U.S. recovery to the doubts
Sermon of the rating agency Standard & Poor's on the U.S. national debt and lowered polls because of soaring fuel prices: If last week was hard on the economic front for President Barack Obama, one that starts this Monday should not be much brighter. Many statistical publications should confirm that the pulse of the U.S. economy beats slower the last three months.
One of the main events of the week should be the first release on Thursday, the figure of U.S. growth in the first quarter of 2011. Economists are pessimists: the average of their predictions came to a small 1.8% growth in gross domestic product (GDP) over the first three months of the year. Is small compared to the rate of progression of the end of 2010 (+3.1%).
Slowdown in consumption
Involved, "the slowdown in consumption of households" of 4% in late 2010 to 2% in early 2011, according to economists at Credit Agricole. The main engine of U.S. growth suffers from higher prices, primarily of those fuels. A gallon of gasoline has surpassed the symbolic $ 4 in recent weeks. Prolonged depression of non-residential property sector should also stopping growth.
Tuesday's publication of consumer confidence, should give a foretaste of the gloom that gnaws the Americans. Again, "the price of petrol should weigh heavily on consumer confidence which could result in penalizing the outlook for consumer spending, analysts expect the bank Nomura.

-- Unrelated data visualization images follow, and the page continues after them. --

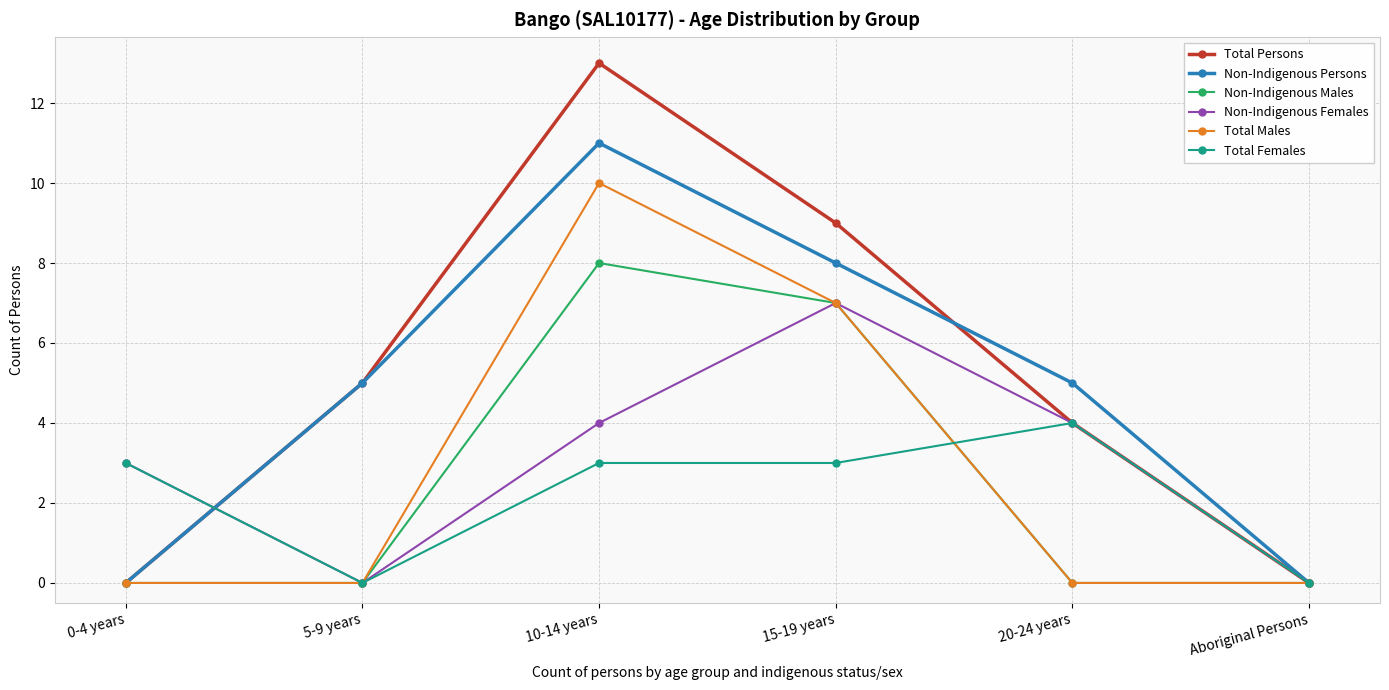

Where is the first local maximum for Non-Indigenous Females?

15-19 years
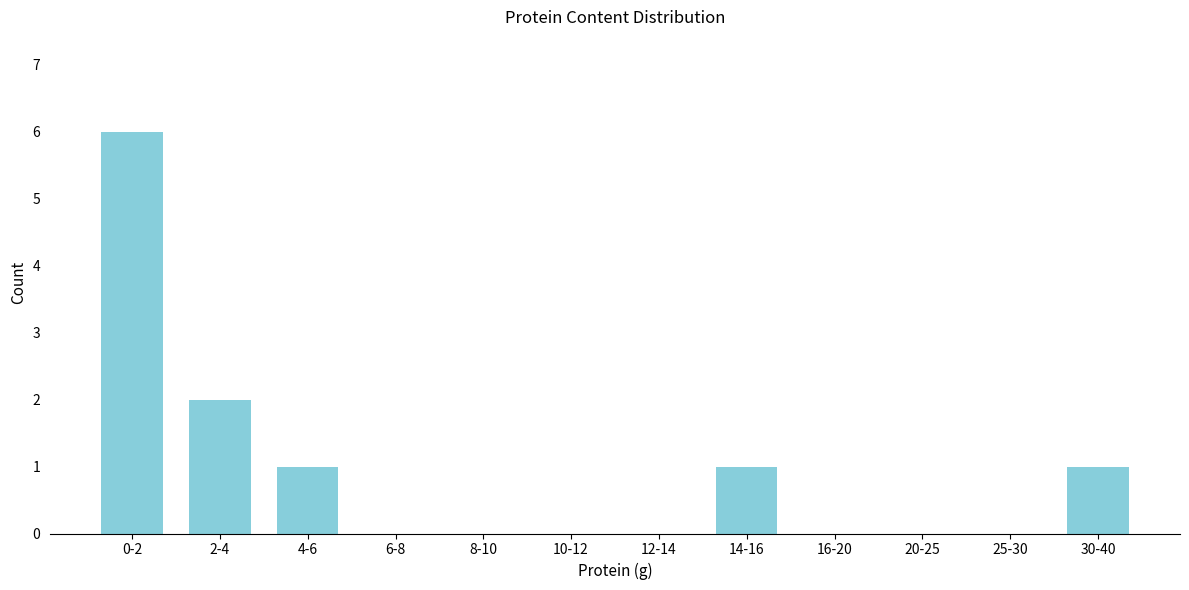

Reading right to left, what are all the values shown in this chart?

30-40=1	25-30=0	20-25=0	16-20=0	14-16=1	12-14=0	10-12=0	8-10=0	6-8=0	4-6=1	2-4=2	0-2=6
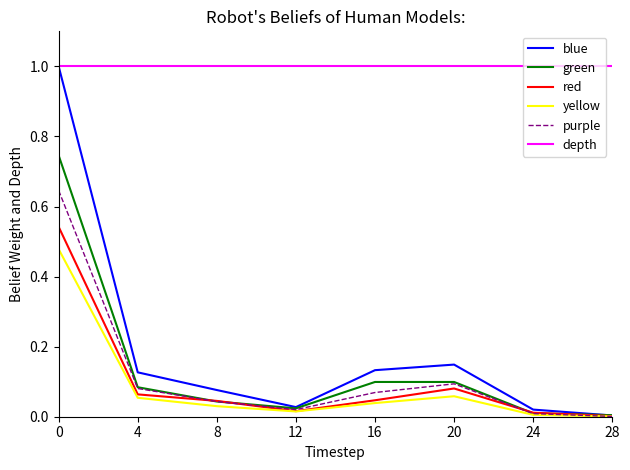

What is the greatest value displayed?

1.0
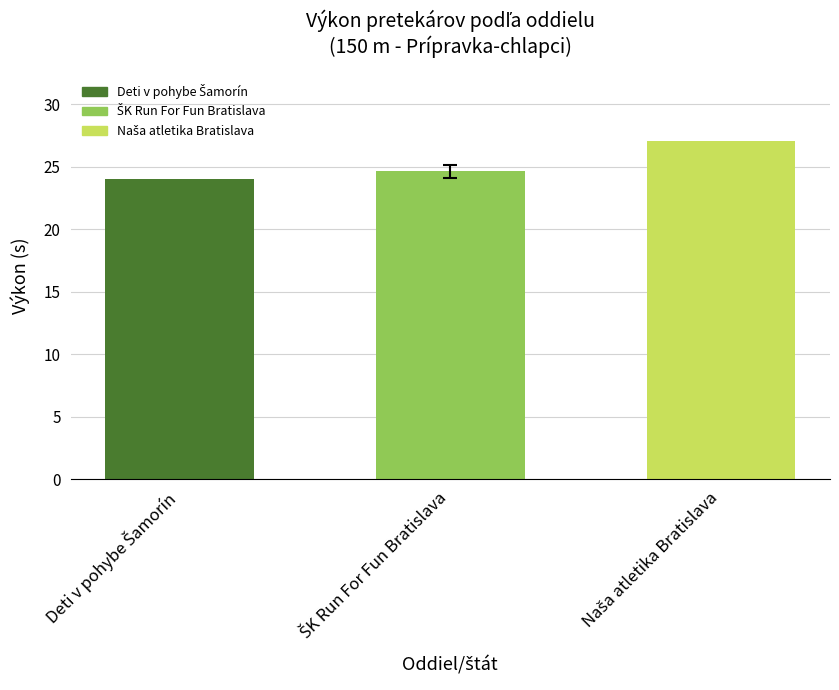

What is the value of the 1st bar from the left?

24.0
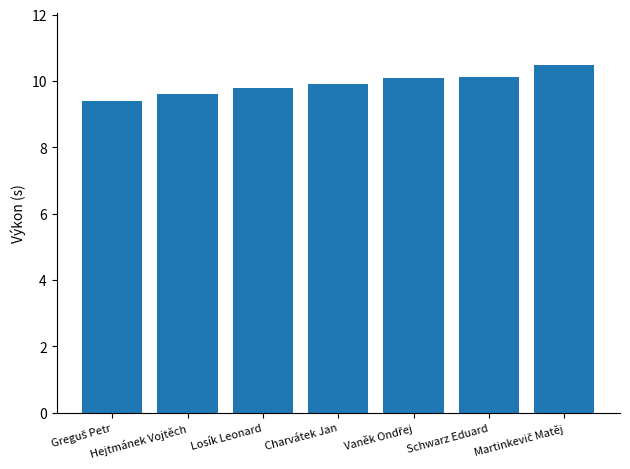

How many bars are there in total?

7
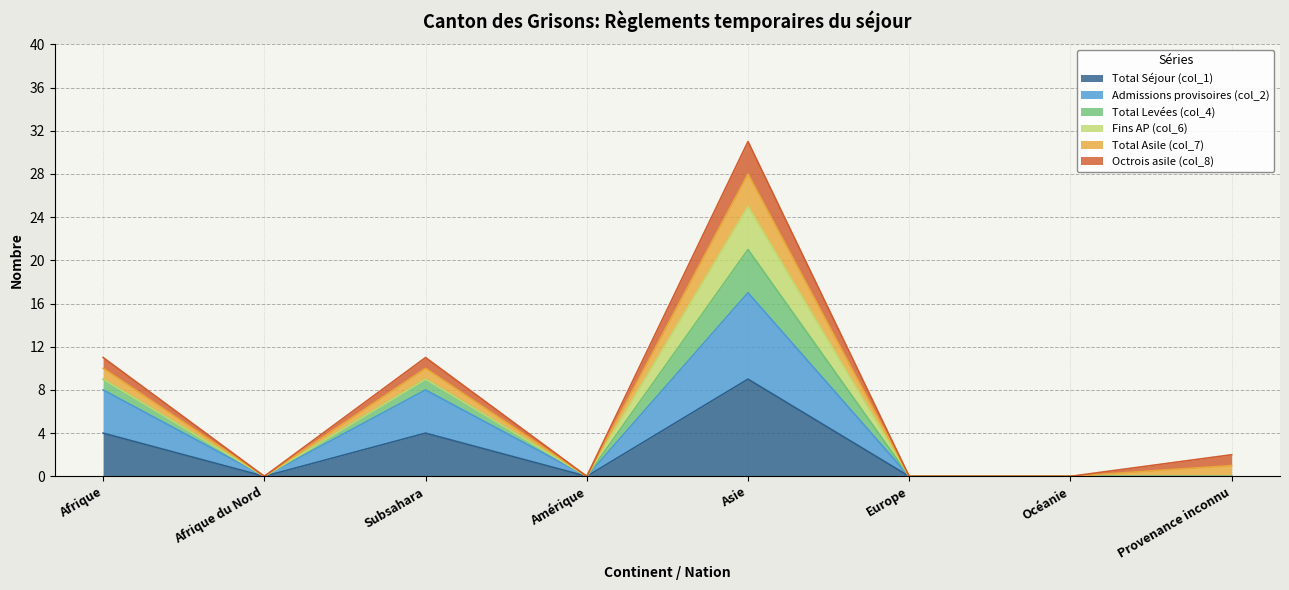

True or false: Total Séjour (col_1) and Admissions provisoires (col_2) intersect in this chart.

False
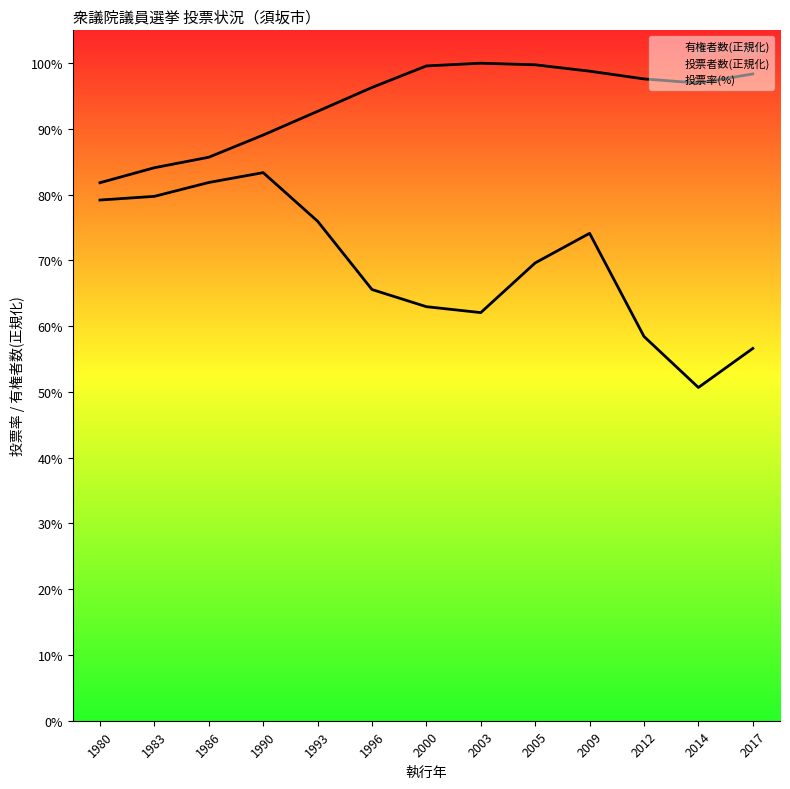

At which category is the sum across all series the highest?

2009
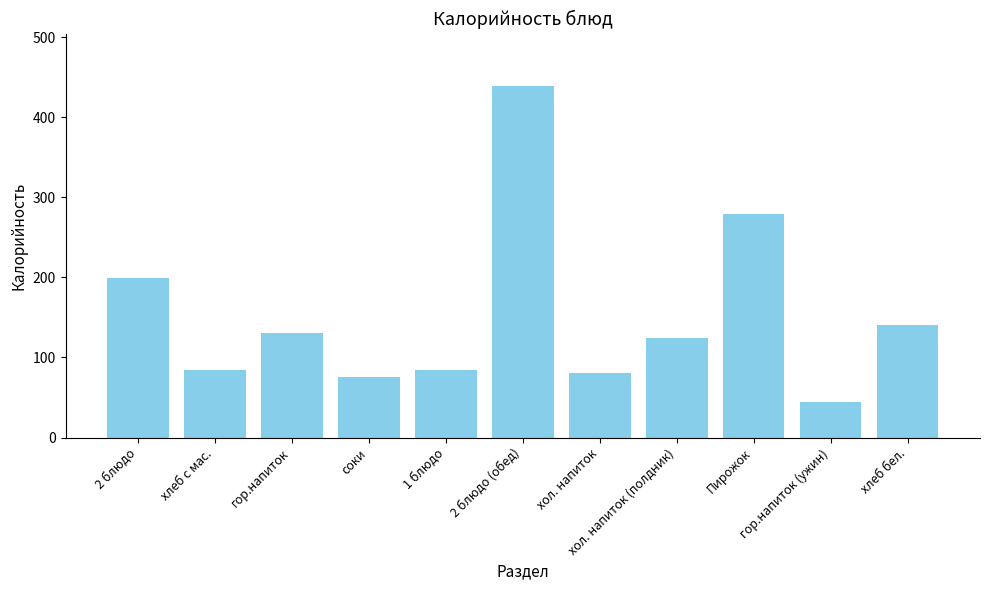

What is the smallest value displayed?

44.4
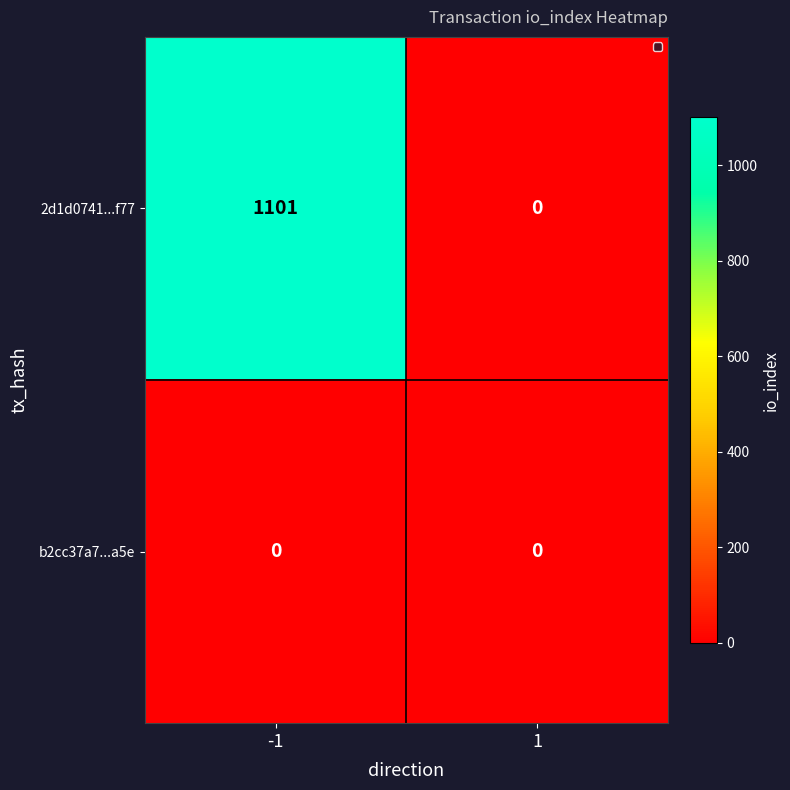

List the series in order of their overall mean, lowest first.

b2cc37a7...a5e, 2d1d0741...f77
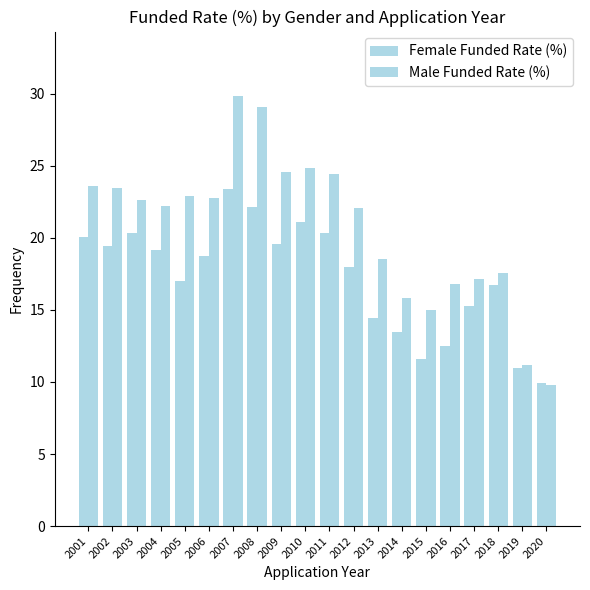

Count the number of categories in the chart.

20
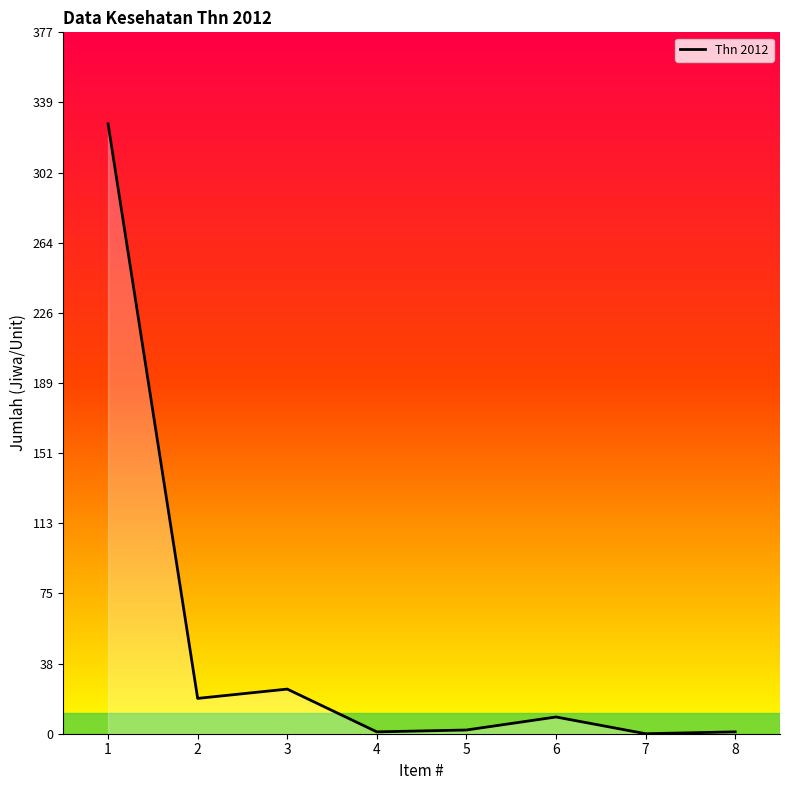

Is it true that the value at 4 is 1?

True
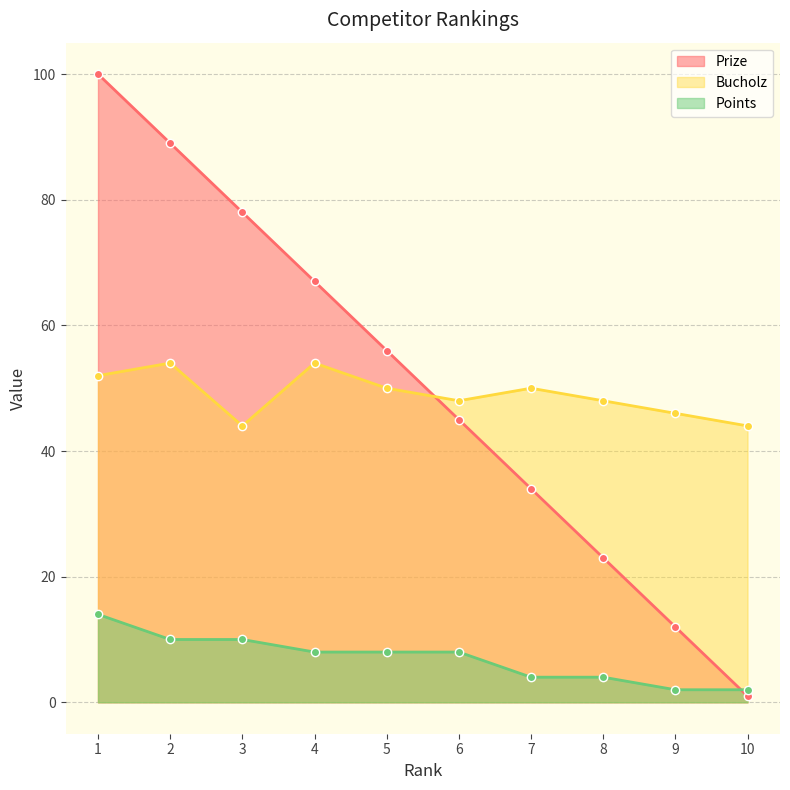

What is the lowest value of the Prize series?

1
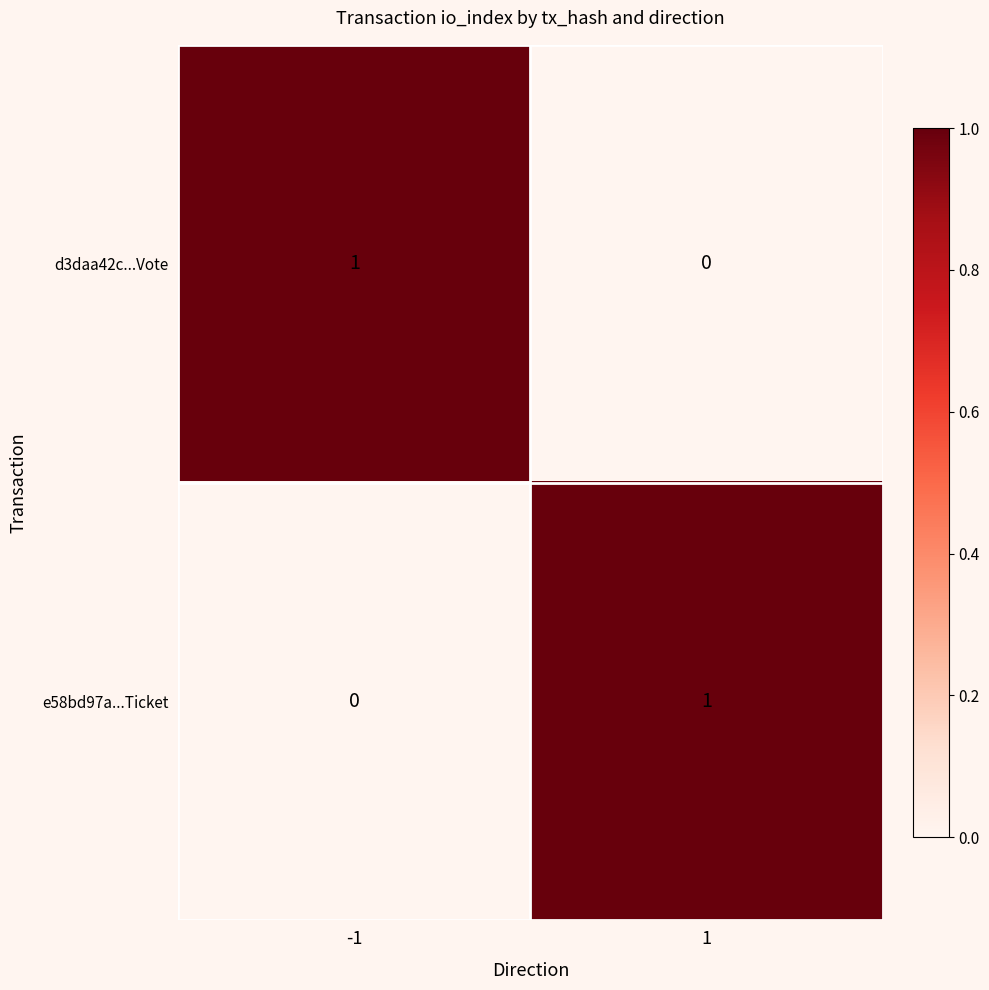

Count the number of data series in this chart.

2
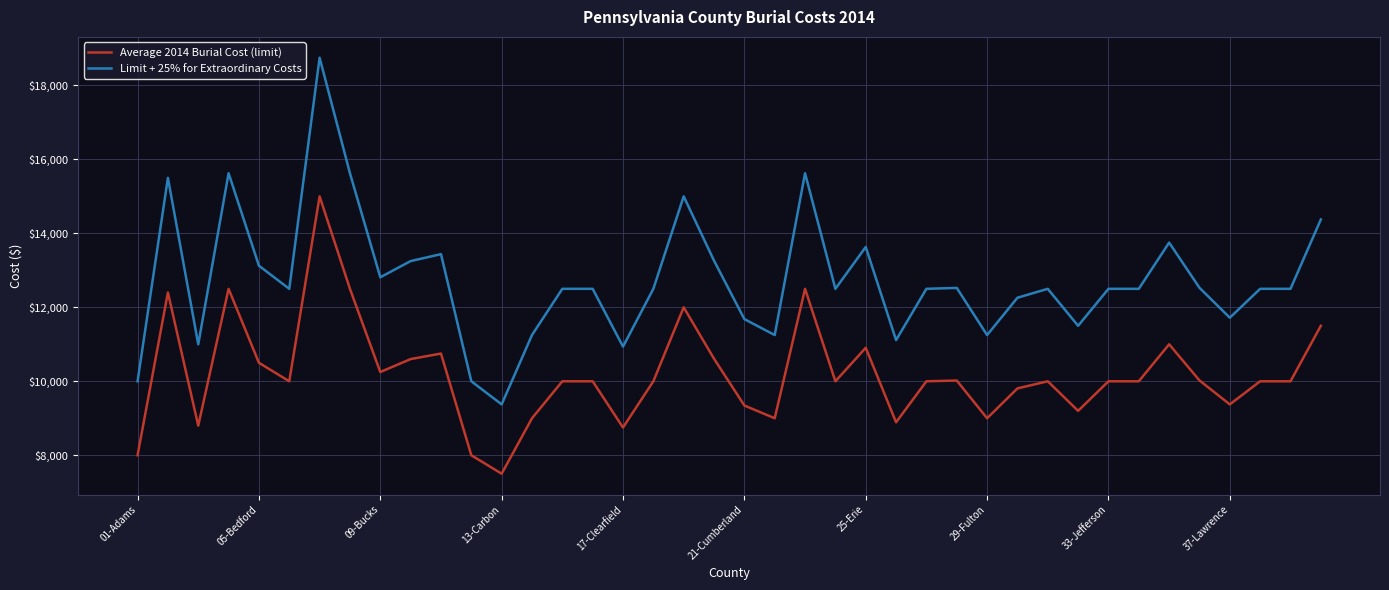

What is the difference between the second highest and minimum values in the Limit + 25% for Extraordinary Costs series?

6250.0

Still, "the resumption of the United States is on track," said Jean-Marc Lucas, an economist at BNP Paribas.Certainly, commodity prices will weigh on consumption, but "on the labor market, workers' incomes are starting to take off and the unemployment rate down." Goldman Sachs economists also expect that the expected slowdown in the first quarter is only temporary, due mainly to bad weather. "The situation is more difficult to read than usual (…) but we expect a recovery in the second quarter," they say.
Bernanke speech expected
The U.S. central bank, the Fed, for its part should give some details on its new economic forecast on Wednesday evening. Its chairman, Ben Bernanke, would then launch a new practice, the press conferences. For the sake of transparency and clarity, the Fed follows the lead of the European Central Bank. This latter practice this exercise since its inception.Not sure the words of Ben Bernanke be able to reassure the markets, amid debate about the effectiveness of monetary stimulus. Economists expect at best a status quo growth forecasts of the Fed.